== Quoted passage

Drop speed is an important factor for drum winches as we want to hit the desired anchor position quickly without an overrun. The drums were once again filled with 8mm double braided rope to 30mm from the drum edge. All of the units returned very even performance with the Bell Marine Vipor Pro Series 1000  dropping the fastest (50.4 m/min)some 7.2 metres per minute faster than the slowest Savwinch 1000SS (43.2 m/min).  Lone Star’s GX-2 (46.7 m/min) was a minimal 3.7 metres per minute behind the Viper, and StressFree (45.5 m/min) only 4.9 metres per minute behind the leader. In practical terms with most anchoring for recreational boats being performed in less than 25 metres of water there is only a matter of a few seconds separating the brands.


This was the real eye opener! In this test the units were required to lift and lower under power a 50kg weight suspended from a rope through an overhead pulley 5m from the ground repeatedly for a test period of 100 cycles or until the circuit breaker was tripped or product failed.

This was indeed a torture test designed to push products to their limits under continuous heavy load. We wanted to get an idea on sustained torque in these extreme conditions such as a lodged anchor with adverse effects such as tide and swell; in common terms how much grunt, and for how long?

The results were staggering!

The Lone Star Marine unit performed the task for the required 100 full cycles, up and down. The Savwinch completed only 2 cycles before stalling the motor. StressFree completed 29.5 cycles before tripping the circuit breaker, and the Bell Marine Viper tripped the circuit breaker at 42 cycles.

Comment – After stalling 2 cycles the Savwinch failed to operate again that day. The Viper failed after the test, about halfway through unwinding the rope. Both the Lone Star & Stress free remained functional as normal.


After the test and prior to dismantling, each unit was reconnected to their power source and assessed. The Lone Star Marine, Savwinch and Stressfree Marine winches would rotate in an unloaded state. The Bell Marine Viper winch simply would not activate or rotate.

All winches were then quote: “dismantled and the internal components examined for signs of failure or excessive damage. All the internal components of the Lone Star Marine, Savwinch and StressFree winch motors were observed to be in working order with no cracking, melting or other forms of physically observable failure. During disassembly of the Bell Marine (Viper) winch motor a pungent odour typical of burnt electrical components was evident. The rotor coil was found to have jammed against the surrounding magnets. Plastic components attached to the poles and brushes were observed to have melted, spreading debris throughout the motor. Upon forcibly removing the rotor coil the magnets were observed to have cracked and shattered and the rotor coil was covered in debris consisting of fragments of plastic and magnetic material.” In layman’s terms the motor was totally burnt out.

====

__Exercise aim__. Please extract a passage from the winch test text word for word: begin at the words "Drop speed is" and stop after "separating the brands.". The material that comes next has no part in this.

== Material shown

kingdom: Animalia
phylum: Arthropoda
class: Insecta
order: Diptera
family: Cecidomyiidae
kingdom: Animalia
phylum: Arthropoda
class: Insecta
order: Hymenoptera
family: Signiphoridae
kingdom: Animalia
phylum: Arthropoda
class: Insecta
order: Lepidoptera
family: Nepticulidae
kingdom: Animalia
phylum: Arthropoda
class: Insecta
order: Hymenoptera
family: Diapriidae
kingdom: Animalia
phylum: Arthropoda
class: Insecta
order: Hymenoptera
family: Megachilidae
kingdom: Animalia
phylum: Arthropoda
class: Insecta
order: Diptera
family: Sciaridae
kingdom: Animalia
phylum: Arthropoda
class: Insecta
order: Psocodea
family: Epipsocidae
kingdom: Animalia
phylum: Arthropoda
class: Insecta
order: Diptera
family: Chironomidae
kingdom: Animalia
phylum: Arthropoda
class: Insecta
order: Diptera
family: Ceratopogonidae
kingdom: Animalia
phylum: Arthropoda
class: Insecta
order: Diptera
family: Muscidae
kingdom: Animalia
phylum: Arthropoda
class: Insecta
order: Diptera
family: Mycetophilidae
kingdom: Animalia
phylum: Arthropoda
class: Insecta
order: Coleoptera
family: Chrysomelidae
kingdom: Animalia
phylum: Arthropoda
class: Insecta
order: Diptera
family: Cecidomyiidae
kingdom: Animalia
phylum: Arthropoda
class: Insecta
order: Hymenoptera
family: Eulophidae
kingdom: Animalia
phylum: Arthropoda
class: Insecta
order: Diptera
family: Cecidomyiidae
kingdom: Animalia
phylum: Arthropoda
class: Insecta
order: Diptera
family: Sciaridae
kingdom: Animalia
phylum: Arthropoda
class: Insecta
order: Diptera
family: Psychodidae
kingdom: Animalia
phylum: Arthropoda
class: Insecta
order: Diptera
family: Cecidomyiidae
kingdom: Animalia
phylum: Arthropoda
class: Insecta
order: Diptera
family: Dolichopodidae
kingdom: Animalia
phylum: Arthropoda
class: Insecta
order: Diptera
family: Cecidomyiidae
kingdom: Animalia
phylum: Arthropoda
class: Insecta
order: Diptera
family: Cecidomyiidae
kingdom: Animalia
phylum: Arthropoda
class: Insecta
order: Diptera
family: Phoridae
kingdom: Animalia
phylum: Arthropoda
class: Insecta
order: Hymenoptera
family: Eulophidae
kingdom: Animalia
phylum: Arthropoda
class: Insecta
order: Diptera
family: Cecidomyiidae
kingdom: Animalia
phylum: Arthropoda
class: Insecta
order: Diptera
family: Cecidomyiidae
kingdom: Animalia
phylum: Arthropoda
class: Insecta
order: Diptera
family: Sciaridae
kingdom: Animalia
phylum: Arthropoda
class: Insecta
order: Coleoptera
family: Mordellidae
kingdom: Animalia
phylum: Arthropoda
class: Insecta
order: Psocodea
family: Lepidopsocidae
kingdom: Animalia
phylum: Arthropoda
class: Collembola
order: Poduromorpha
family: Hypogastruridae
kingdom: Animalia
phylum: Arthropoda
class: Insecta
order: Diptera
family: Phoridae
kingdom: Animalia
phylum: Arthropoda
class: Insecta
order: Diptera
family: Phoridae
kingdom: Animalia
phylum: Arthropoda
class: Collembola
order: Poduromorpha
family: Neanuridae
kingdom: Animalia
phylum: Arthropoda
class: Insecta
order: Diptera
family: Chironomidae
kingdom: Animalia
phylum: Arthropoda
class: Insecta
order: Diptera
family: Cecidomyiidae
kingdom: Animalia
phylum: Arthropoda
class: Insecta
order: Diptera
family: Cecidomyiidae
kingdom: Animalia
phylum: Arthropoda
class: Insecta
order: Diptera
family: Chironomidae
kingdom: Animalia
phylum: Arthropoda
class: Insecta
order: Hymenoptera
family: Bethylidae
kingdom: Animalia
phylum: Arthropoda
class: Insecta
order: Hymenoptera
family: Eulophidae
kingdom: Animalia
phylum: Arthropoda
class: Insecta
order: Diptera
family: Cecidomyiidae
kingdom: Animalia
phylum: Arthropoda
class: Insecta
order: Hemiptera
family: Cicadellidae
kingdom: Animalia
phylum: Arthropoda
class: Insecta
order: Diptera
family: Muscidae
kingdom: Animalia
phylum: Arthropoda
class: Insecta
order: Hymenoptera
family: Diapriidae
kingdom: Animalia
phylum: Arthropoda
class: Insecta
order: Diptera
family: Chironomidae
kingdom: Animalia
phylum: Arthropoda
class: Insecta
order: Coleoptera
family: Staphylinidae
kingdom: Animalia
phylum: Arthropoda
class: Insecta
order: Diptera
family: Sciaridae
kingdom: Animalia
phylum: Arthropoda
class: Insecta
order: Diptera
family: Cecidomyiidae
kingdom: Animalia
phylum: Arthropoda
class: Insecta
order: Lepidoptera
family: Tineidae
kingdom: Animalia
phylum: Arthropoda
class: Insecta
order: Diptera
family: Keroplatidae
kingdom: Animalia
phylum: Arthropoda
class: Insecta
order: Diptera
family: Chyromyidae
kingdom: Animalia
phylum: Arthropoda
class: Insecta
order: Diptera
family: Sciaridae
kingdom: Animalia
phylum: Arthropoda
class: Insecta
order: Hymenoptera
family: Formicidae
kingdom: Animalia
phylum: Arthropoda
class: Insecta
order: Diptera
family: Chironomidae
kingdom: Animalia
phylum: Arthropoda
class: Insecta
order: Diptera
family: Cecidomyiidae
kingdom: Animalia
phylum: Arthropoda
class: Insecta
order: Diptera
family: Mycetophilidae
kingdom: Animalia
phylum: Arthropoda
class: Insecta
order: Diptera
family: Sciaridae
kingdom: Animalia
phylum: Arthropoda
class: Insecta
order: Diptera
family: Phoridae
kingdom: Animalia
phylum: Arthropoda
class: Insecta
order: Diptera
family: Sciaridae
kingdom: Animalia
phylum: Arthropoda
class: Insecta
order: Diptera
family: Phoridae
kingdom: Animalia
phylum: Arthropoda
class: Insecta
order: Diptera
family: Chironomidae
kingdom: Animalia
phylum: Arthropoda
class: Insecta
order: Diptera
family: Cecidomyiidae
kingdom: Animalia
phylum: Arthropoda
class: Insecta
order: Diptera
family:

====

__Result of the exercise__.
Drop speed is an important factor for drum winches as we want to hit the desired anchor position quickly without an overrun. The drums were once again filled with 8mm double braided rope to 30mm from the drum edge. All of the units returned very even performance with the Bell Marine Vipor Pro Series 1000  dropping the fastest (50.4 m/min)some 7.2 metres per minute faster than the slowest Savwinch 1000SS (43.2 m/min).  Lone Star’s GX-2 (46.7 m/min) was a minimal 3.7 metres per minute behind the Viper, and StressFree (45.5 m/min) only 4.9 metres per minute behind the leader. In practical terms with most anchoring for recreational boats being performed in less than 25 metres of water there is only a matter of a few seconds separating the brands.